Neden diye sordu? Neden ben? Neden benim hayallerim?
Ve şimdi ne yapacaktı? Gözler onların üzerindeyken düğün sabahı vazgeçen gelin olursa ailesi de bebeği de rezil olurdu. Elbet hamile olduğu ortaya çıkardı ve Aselin babasının gururunu asla kıramazdı. Yüzlerce insan bu düğünü beklerken, her yerde haber olmuşken karnında bir bebeği varken vazgeçmek o kadar zordu ki..
Barış ile konuşacaktı. Gerçekleri duymak onu bıçak gibi kesse de yapacak başka hiçbir şeyi yoktu. Çıkmazdaydı ve ihtimalleri düşündükçe kendini daha da bir çukurun içine çekiyordu.
Mucize istiyordu. Barış'a sorduğunda bütün bunların bir yalan olduğunu söylemesini istiyordu.

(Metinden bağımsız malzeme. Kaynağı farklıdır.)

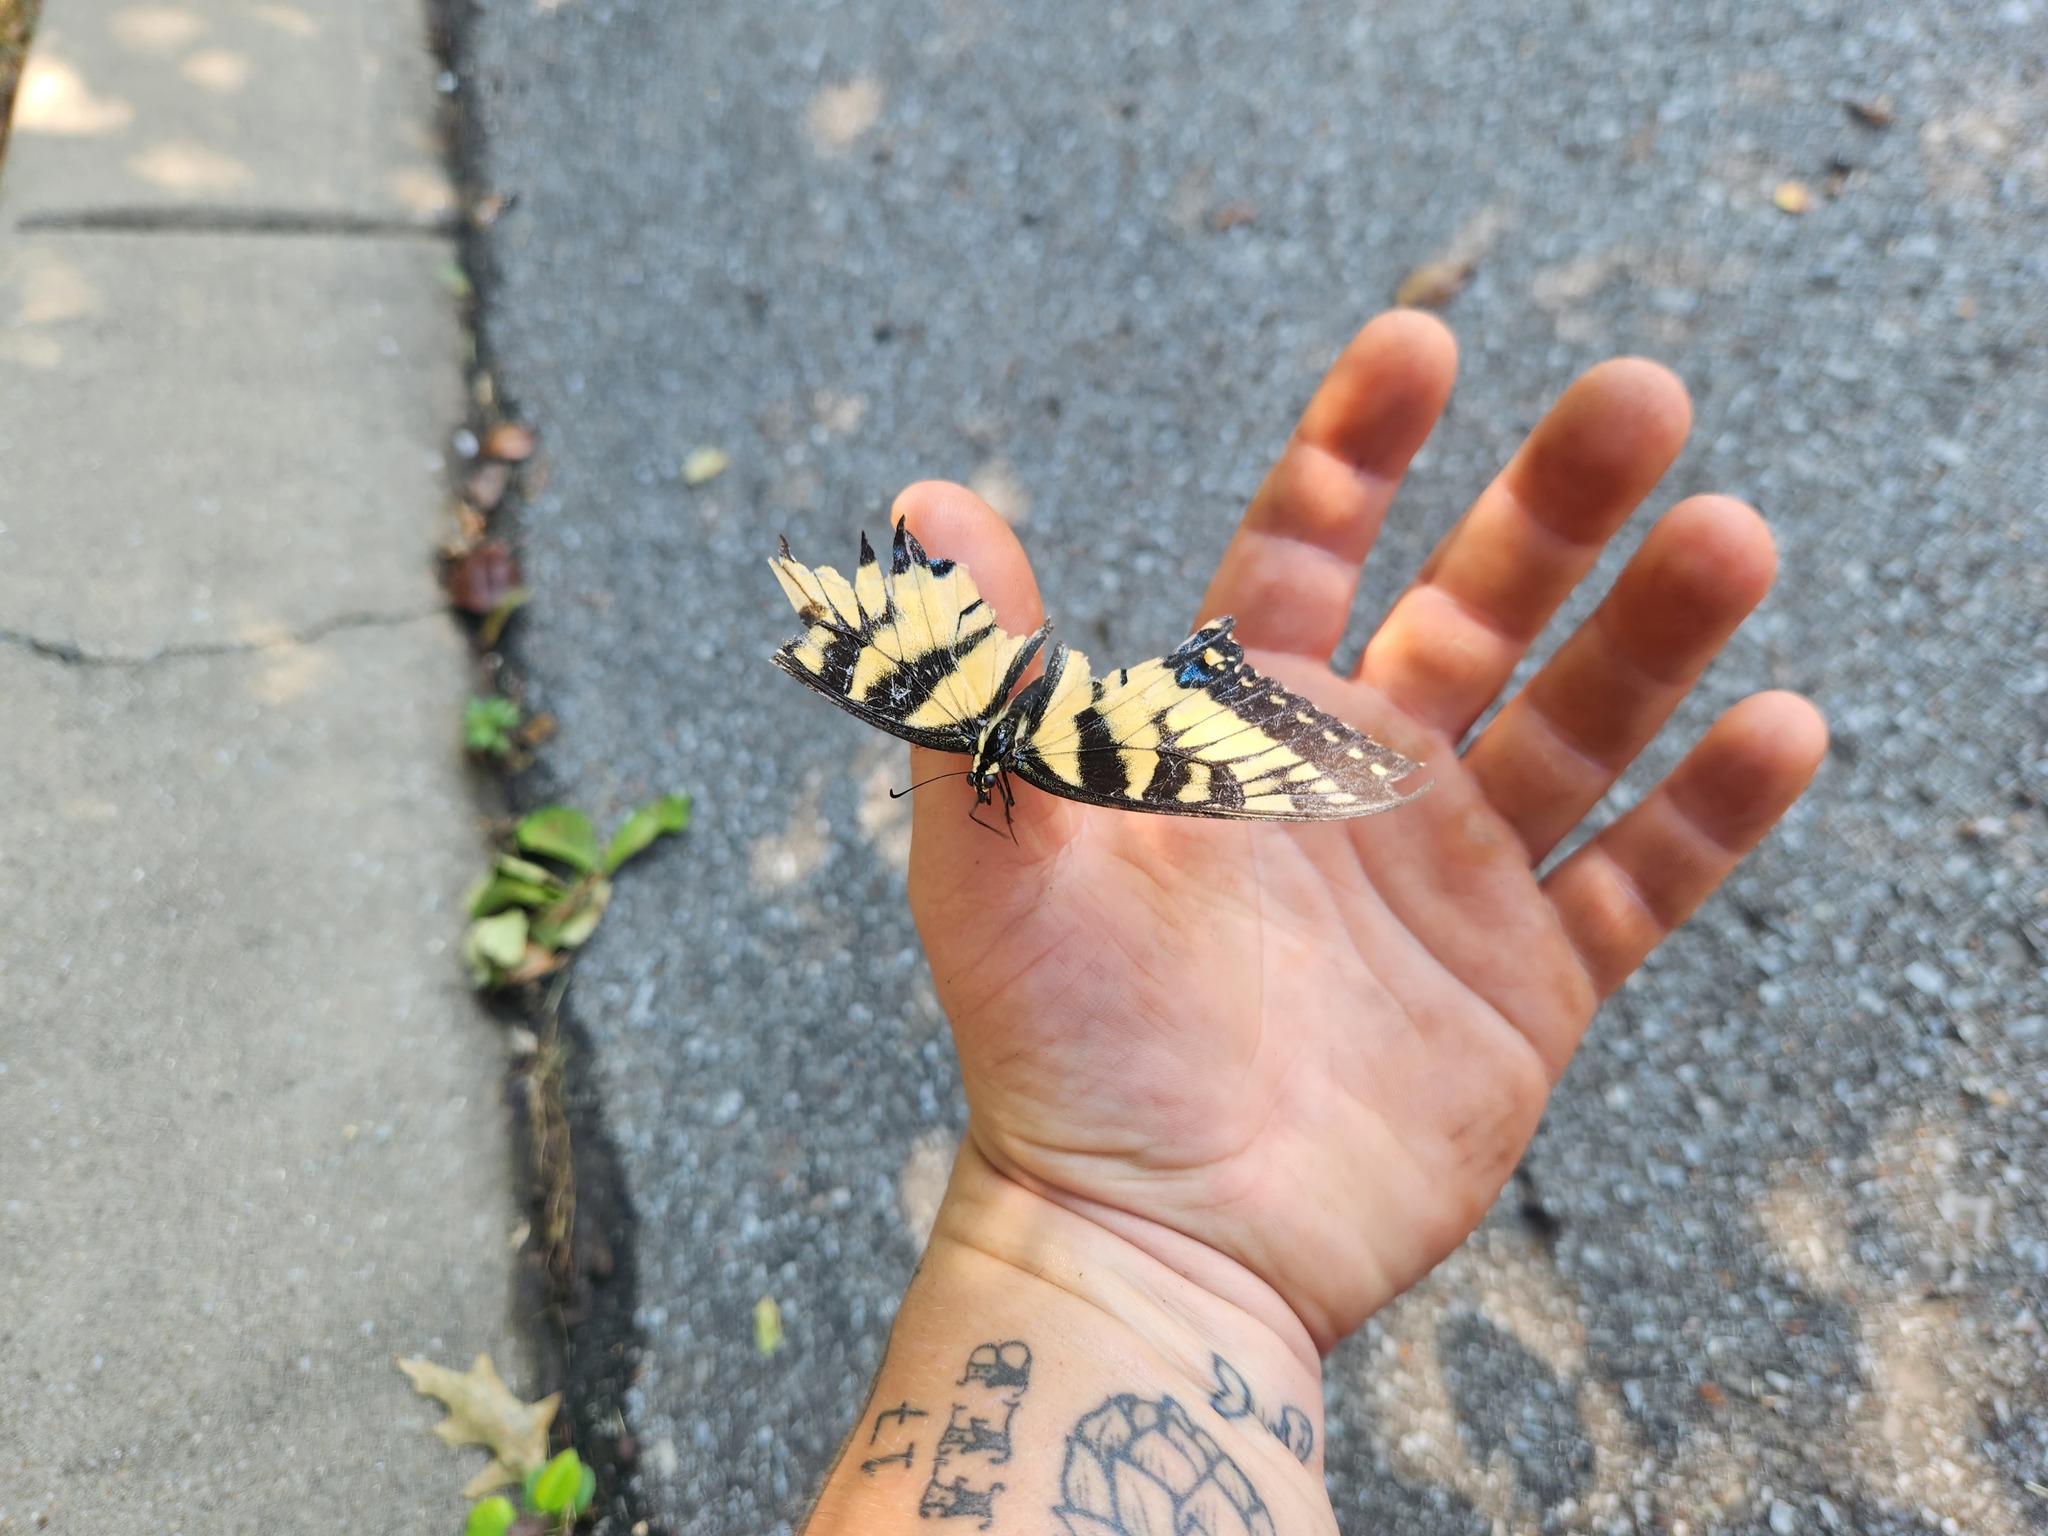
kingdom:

Annesi kapısını tıklatıp içeri girdiğinde gülümsemeye çalıştı. Annesi onu Barış'a karşı uyarmıştı ve şimdi her şeyi ona anlatarak annesini de üzmeyecekti. Çünkü farkındaydı ki annesi bir şeyleri düzeltmek için çabalıyordu.
''Günaydın kızım uyandın mı?''
Esra bozulmamış yatağa baktığında aslında kızının uyumadığını anlamıştı. Ama bunu Aselin belli edecek değildi.
''Evet anne.''
''Kuaför birazdan gelir kahvaltını odana gönderiyorum, baban ve Savaş çıktı birazdan Sıla'da gelir. Başka bir sorun var mı?''
Annesinin tek nefeste söylediklerini başını olumlu anlamda sallayarak onayladı. ''Tamam annecim sorun yok, teşekkür ederim.'' Zar zor konuşmuş annesi çıktıktan sonra da gözü gelinliğe takılmıştı.
ŞİMDİ OKUDUĞUN
Bal Tadında
Romance(Kirli Miras adlı hikayenin ikinci kitabıdır. Birinci kitaptan bağımsızdır ama okunması tavsiye edilir.) Elindeki evlilik cüzdanını sallayarak ama gayet de uyuz bir sakinlikle konuştu Aselin. ''Neden evlendin benimle, şimdi doğruyu söyleyebilirsin...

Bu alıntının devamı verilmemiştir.